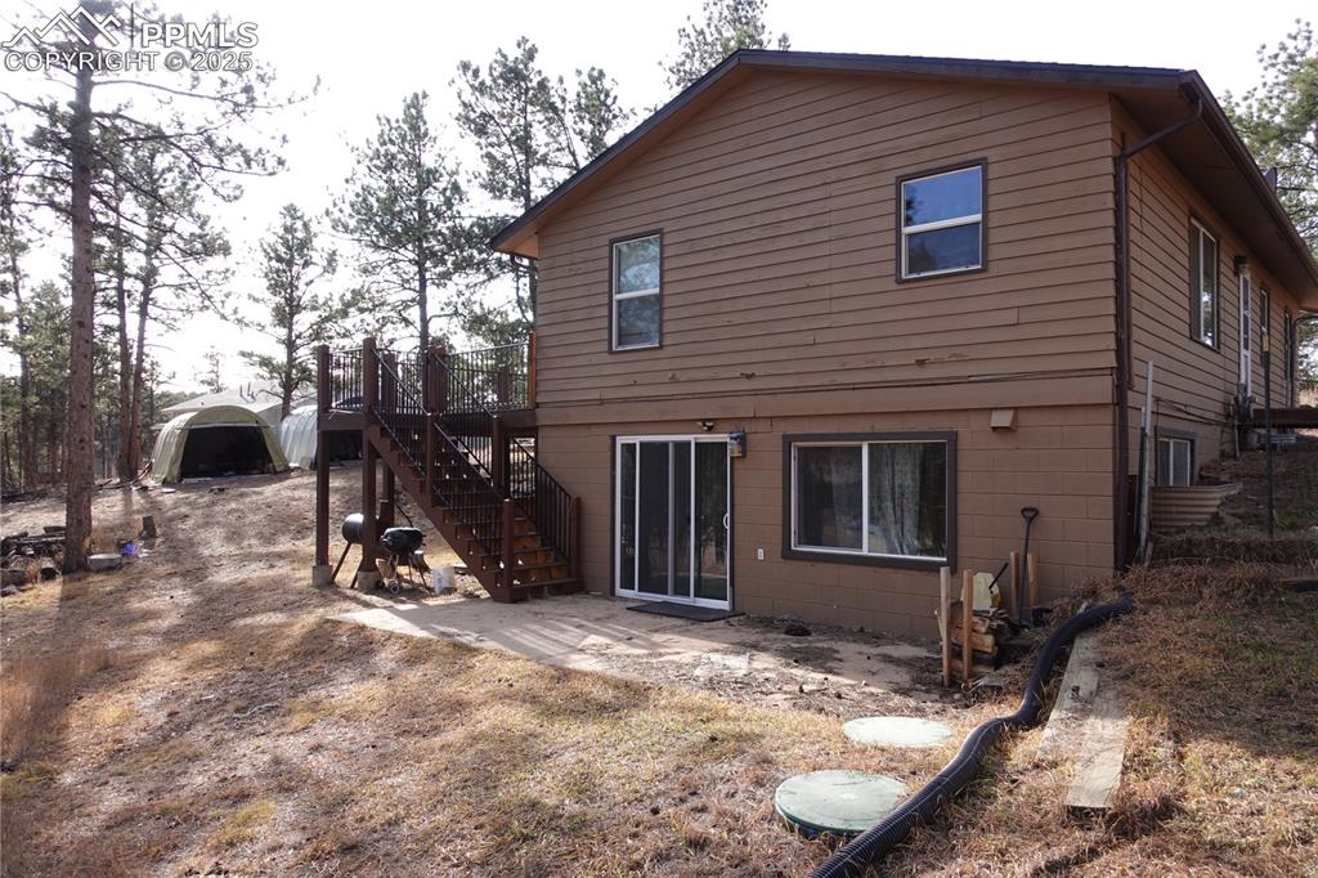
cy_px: 439
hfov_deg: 73.8
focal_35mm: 24
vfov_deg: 53.1
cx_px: 659
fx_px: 878
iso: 125
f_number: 1.8
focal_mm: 9.4
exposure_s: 1/125
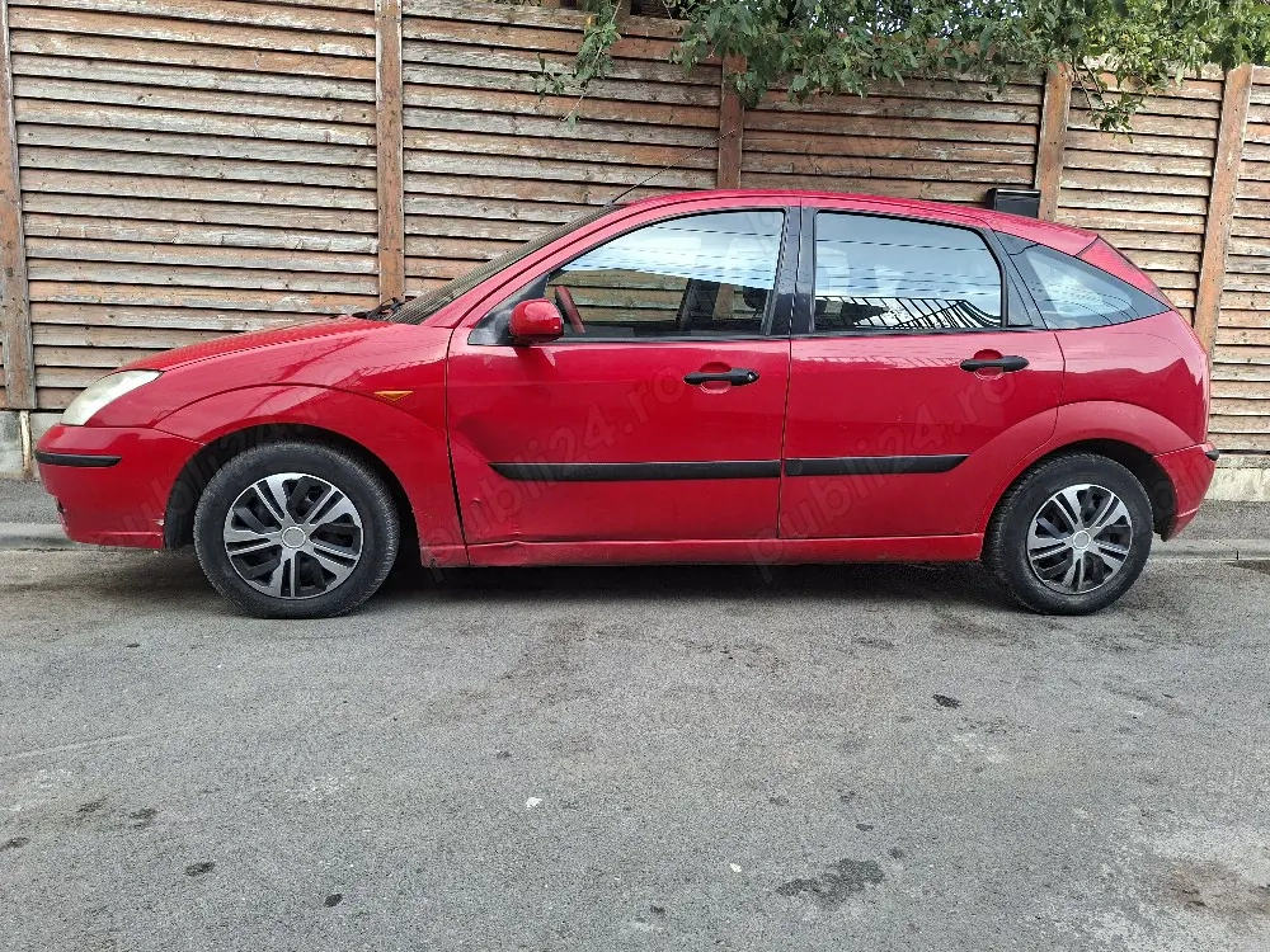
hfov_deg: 73.9
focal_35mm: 23
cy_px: 476
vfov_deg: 58.9
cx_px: 635
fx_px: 844
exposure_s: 1/196
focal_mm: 5.54
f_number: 1.8
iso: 50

+ + + +

Write out the lines that run from the line containing "hfov_deg: 73.8" to the end of the entries, inclusive, exactly as written. Skip every picture.

* TASK RESPONSE
hfov_deg: 73.8
focal_35mm: 24
vfov_deg: 53.1
cx_px: 659
fx_px: 878
iso: 125
f_number: 1.8
focal_mm: 9.4
exposure_s: 1/125
hfov_deg: 73.9
focal_35mm: 23
cy_px: 476
vfov_deg: 58.9
cx_px: 635
fx_px: 844
exposure_s: 1/196
focal_mm: 5.54
f_number: 1.8
iso: 50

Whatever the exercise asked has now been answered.